Modifying structure to improve bioavailability is challenging.
Drug discovery - Lipinski’s Rules
Optimising for oral bioavailability:
- Molecular weight < 500 Au / g mol-1
- Calculated logP < 5
- Hydrogen bond donors < 5
- Hydrogen bond acceptors < 10
Drug discovery - Preclinical development
Study of how drug candidates interact with targets, in vivo & in vitro.

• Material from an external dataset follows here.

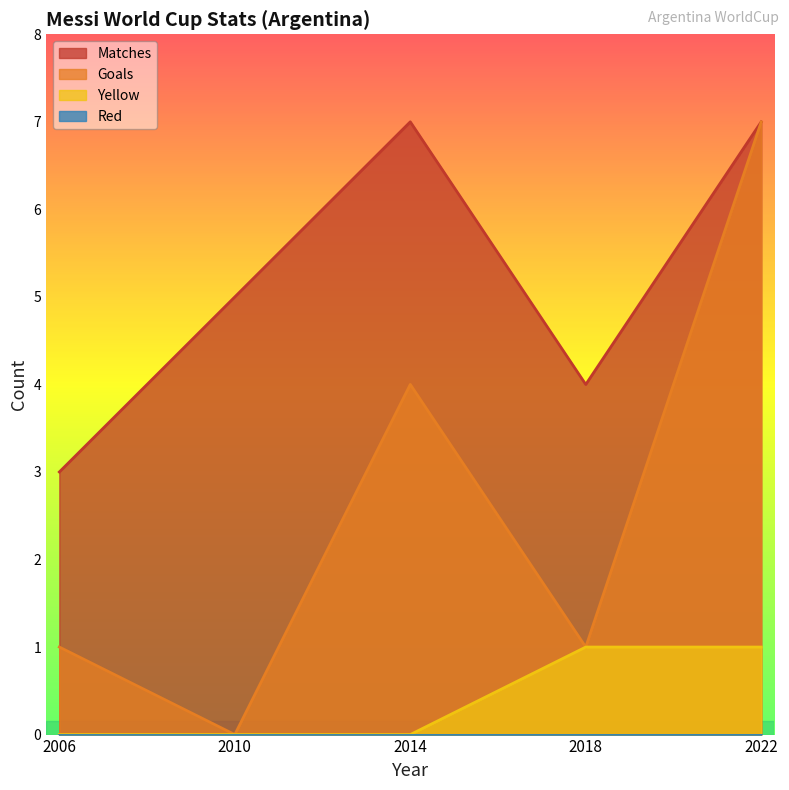

The value of Matches at 2022 is 9. True or false?

False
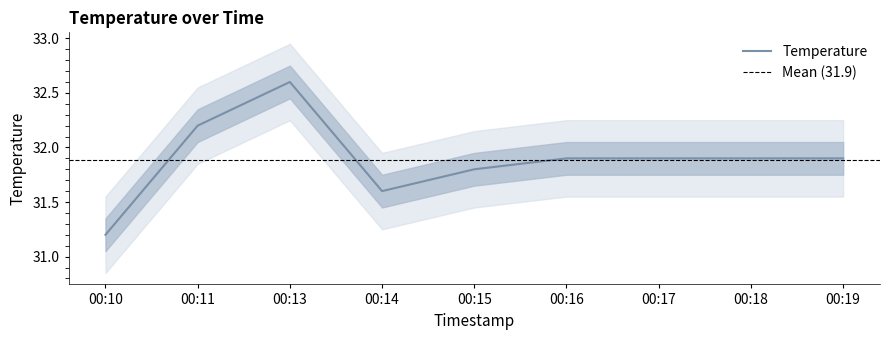

What is the minimum value shown in the chart?

31.2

Pharmacokinetics, pharmacodynamics, toxicology
Drug discovery - Pharmacokinetics
Strength of response determined by concentration in active site. Drug must reach target with sufficient concentration for sufficient duration for useful response.
Influences: administration, absorption efficiency, rate of transport, metabolism/ excretion etc.
Determining factors influencing concentration-time course of a drug in varying bodily fluids.
Drug discovery - Pharmacodynamics
Study of the observable pharmacological effect the drug has on an organism.
Includes pharmacological response, duration/ magnitude of response relative to concentration at active site.
Drug discovery - Toxicology
Most potent drugs are dose-limited by side effects in human patients.
Therapeutic ratio must be established.
Drug discovery - Process chemistry
Developing a robust, reliable and economical large-scale synthesis.
Suitable candidates must be synthesised on a kg scale for clinical trials.
Drug discovery - Formulation studies
Confirming drug can be presented in a suitable form for administration.
Also confirming drug has a long-shelf life and is stable to heat, light or moisture.
Drug discovery - Phase 1 clinical trials
- Small group trials (<1 year) on healthy participants (30-100).
- Determines safety, tolerability, human pharmacokinetics and dosage.
- 1 in 2500 lead compounds achieve clinical trial stage.